Feierlicher Spatenstich für einen Erweiterungsbau im ASB-Sozialzentrum in Stregda

STREGDA. Jung und Alt zusammen unter einem Dach schafft besondere Lebensqualität für alle – davon sind Arbeiter Samariter Bund (ASB)-Geschäftsführer Thorsten Junge und sein Team überzeugt. Dieses Konzept hat sich bereits im bestehenden Senioren- und Pflegeheim mit Kita Pusteblume „Am alten See“ bewährt und soll nun im entstehenden Neubau auf dem Gelände fortgesetzt werden. Am Mittwoch haben sich Architekten, ASB-Vorstand und Projektförderer zum offiziellen Bauauftakt getroffen.

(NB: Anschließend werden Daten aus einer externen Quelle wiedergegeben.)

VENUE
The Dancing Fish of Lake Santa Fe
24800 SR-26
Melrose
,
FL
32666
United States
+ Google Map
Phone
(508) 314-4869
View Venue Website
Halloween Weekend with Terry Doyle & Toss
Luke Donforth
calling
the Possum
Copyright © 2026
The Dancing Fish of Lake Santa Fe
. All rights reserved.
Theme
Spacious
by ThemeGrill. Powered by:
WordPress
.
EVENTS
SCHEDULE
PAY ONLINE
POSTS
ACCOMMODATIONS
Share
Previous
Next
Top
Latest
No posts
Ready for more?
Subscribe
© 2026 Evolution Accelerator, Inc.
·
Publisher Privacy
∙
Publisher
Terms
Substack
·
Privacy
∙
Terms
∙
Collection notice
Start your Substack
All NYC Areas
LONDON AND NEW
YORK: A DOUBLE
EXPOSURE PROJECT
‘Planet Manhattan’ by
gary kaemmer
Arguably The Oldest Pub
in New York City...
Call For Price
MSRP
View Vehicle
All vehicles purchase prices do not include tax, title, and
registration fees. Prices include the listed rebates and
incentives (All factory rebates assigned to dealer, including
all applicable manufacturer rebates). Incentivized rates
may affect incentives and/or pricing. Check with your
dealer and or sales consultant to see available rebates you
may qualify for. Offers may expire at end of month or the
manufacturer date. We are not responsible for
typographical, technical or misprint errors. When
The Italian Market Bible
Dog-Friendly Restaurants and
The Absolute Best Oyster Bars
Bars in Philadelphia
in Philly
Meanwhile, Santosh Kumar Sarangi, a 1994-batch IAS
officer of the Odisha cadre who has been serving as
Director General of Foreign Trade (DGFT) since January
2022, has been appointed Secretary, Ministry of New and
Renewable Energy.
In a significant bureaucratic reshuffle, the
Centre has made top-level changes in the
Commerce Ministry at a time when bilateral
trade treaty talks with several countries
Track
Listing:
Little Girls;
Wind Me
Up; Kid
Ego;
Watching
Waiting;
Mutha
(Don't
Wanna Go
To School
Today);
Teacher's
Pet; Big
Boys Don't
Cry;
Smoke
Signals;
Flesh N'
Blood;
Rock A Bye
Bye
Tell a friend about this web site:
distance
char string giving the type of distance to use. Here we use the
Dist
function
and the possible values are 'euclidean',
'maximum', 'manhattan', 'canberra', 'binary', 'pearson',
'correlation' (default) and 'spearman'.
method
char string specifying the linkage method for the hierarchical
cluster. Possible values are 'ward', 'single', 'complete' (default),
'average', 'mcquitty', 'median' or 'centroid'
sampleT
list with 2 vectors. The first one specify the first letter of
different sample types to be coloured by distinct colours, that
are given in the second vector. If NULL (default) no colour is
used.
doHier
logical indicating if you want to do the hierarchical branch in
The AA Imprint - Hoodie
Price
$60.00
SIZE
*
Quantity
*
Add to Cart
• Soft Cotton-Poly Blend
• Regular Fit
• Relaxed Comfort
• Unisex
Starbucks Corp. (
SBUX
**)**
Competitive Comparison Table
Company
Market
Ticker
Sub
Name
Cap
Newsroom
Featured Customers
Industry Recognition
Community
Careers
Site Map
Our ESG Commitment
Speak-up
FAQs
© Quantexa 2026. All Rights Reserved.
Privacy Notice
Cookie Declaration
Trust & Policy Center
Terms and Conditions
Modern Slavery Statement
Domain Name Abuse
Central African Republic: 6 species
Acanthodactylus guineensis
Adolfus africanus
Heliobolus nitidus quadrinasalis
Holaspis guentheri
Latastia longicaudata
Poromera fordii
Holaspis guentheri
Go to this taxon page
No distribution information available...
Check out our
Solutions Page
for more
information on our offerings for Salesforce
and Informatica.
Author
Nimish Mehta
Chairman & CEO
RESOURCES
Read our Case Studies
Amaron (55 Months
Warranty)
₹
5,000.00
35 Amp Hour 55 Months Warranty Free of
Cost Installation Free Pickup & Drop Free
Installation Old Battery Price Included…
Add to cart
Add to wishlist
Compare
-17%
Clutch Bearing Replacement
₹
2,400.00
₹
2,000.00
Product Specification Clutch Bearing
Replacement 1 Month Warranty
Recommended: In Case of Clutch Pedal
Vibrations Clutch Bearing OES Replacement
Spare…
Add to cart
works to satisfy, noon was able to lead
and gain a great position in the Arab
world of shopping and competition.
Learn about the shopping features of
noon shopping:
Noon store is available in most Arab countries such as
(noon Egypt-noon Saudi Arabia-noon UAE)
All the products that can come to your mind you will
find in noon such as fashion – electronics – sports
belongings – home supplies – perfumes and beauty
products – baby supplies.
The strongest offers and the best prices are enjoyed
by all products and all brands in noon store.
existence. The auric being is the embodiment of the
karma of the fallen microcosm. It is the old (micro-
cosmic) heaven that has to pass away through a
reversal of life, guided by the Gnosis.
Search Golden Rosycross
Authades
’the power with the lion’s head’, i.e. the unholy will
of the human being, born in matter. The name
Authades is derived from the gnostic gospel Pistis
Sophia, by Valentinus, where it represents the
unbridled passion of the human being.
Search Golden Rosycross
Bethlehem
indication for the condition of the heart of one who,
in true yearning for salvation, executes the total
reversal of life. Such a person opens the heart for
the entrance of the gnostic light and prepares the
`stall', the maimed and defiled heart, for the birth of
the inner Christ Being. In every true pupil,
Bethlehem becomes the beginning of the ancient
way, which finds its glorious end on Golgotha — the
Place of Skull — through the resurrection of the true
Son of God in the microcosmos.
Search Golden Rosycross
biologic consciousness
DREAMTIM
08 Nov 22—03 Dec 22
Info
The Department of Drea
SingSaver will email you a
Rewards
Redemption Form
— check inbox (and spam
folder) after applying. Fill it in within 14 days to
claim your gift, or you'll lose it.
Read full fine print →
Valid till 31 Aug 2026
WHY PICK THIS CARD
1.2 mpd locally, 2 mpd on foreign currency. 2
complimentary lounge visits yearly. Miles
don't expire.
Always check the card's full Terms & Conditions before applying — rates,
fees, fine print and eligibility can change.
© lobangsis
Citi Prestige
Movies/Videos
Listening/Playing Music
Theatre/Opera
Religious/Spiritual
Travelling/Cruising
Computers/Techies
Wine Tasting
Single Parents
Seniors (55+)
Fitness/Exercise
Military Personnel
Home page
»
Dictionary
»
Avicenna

Wenn das Gebäude im Herbst nächsten Jahres fertiggestellt ist, bietet es auf 1350 Quadratmetern nicht nur Platz für eine Tagespflege mit 15 Plätzen, eine Hauswohngemeinschaft für 10 Pflegebedürftige mit Demenz, fünf barrierefreie Wohnungen und einen Friseursalon, sondern wahrscheinlich auch für weitere Kindergartenkinder. „Damit erhöhen wir die Plätze in der stationären Seniorenbetreuung von 56 auf 68 (darunter auch mind. 2 Plätze für Kurzzeitpflegen) und in der Kita von 60 auf 90“, konkretisiert Thorsten Junge in seiner Ansprache und bezeichnet die 3 Millionen schwere Investition als „Reaktion auf den gestiegenen Bedarf bei Betreuung und Pflege einerseits und wichtige, wertvolle Ergänzung des bestehenden Angebotes am Standort Stregda andererseits“. Mit der Wartburg-Sparkasse habe der ASB einen verlässlichen Partner bei diesem Großvorhaben gefunden. Als nützlich und lösungsorientiert erachten auch Stadtverwaltung, vertreten durch Astrid Weimer, und Orteilbürgermeister Hans-Joachim Nennstiehl das Projekt. Weimer freut sich, dass der ASB beim Erfüllen der gesetzlichen Aufgabe, mehr barrierefreien Wohnraum und weitere Kita-Plätze zu schaffen, kräftig hilft, Nennstiehl darüber, dass „es nun endlich losgeht“. Vom geplanten, großzügigen Mehrzweckraum, der im Dachgeschoss des bestehenden Altbaus eingerichtet werde, sollen nicht nur Bewohner, sondern der gesamte Ort profitieren. Geschaffen werden außerdem ein Platz für Feste, mehr Parkflächen und auch der alte Teich, welcher der Baugrube weichen musste, soll an versetzter Stelle wieder aufgefüllt werden. Wie harmonisch Mehrgenerationenwohnen funktioniert, veranschaulichten die Kita-Kinder mit dem einstudierten Musikprogramm, dem Bewohner und Gäste gleichermaßen verzückt zuschauten.